■ ACTIVITY
Identify each line in the data below that contains the word "Base", and copy every such line in full.

##### STORED DATA

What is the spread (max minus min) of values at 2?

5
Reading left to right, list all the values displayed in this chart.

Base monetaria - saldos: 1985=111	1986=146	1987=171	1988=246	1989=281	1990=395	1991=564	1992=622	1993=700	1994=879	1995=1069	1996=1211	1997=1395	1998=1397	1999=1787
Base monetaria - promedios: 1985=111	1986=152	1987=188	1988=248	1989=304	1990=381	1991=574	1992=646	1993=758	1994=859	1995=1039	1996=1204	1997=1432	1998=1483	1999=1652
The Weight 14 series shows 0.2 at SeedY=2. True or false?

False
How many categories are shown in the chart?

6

##########
##### STORED DATA

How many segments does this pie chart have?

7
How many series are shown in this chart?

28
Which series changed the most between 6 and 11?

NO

##########
##### STORED DATA

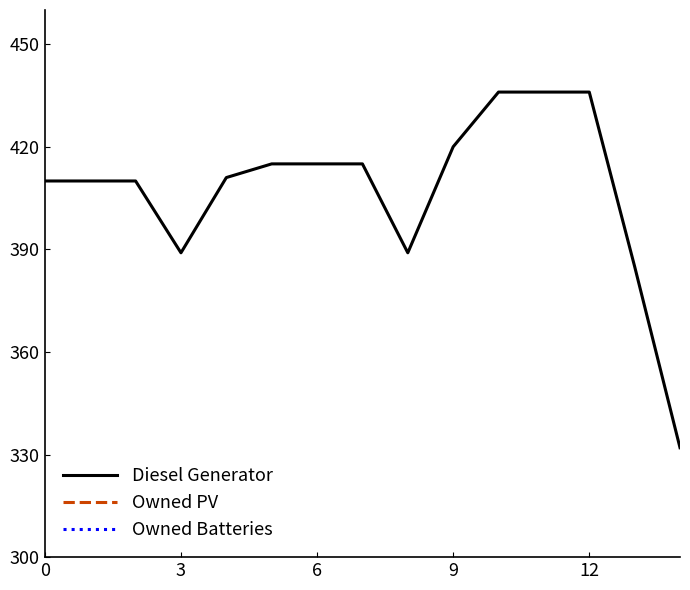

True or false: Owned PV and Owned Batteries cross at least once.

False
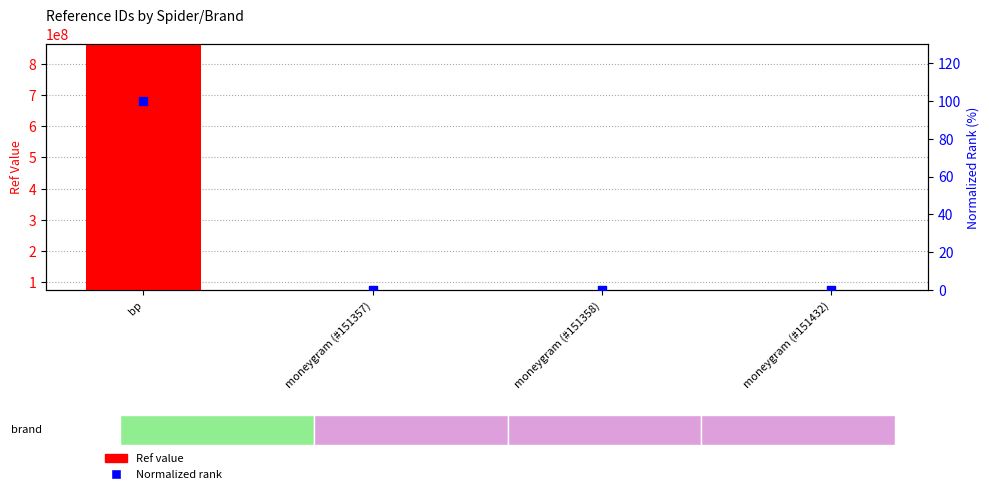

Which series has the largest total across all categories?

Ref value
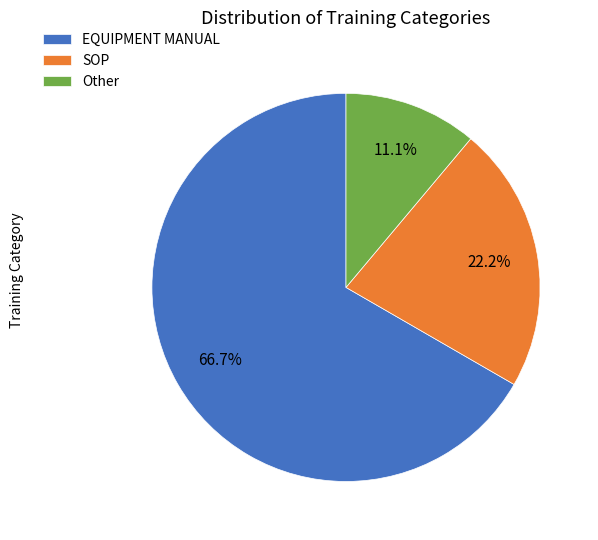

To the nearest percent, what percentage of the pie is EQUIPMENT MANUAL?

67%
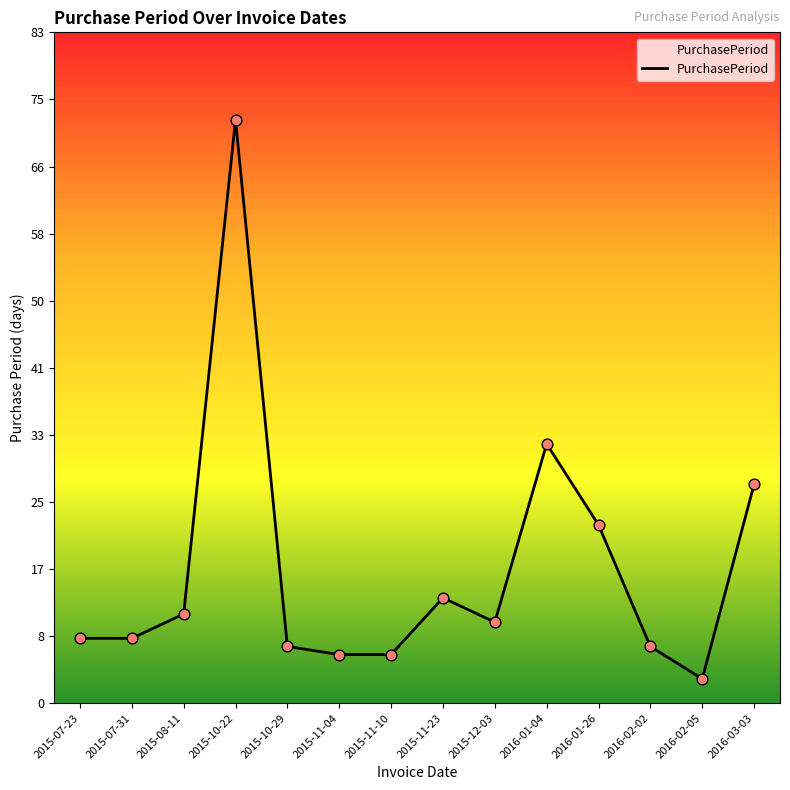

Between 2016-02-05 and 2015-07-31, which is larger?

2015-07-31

##########

■ WRITTEN ANSWER
Base monetaria - saldos: 1985=111	1986=146	1987=171	1988=246	1989=281	1990=395	1991=564	1992=622	1993=700	1994=879	1995=1069	1996=1211	1997=1395	1998=1397	1999=1787
Base monetaria - promedios: 1985=111	1986=152	1987=188	1988=248	1989=304	1990=381	1991=574	1992=646	1993=758	1994=859	1995=1039	1996=1204	1997=1432	1998=1483	1999=1652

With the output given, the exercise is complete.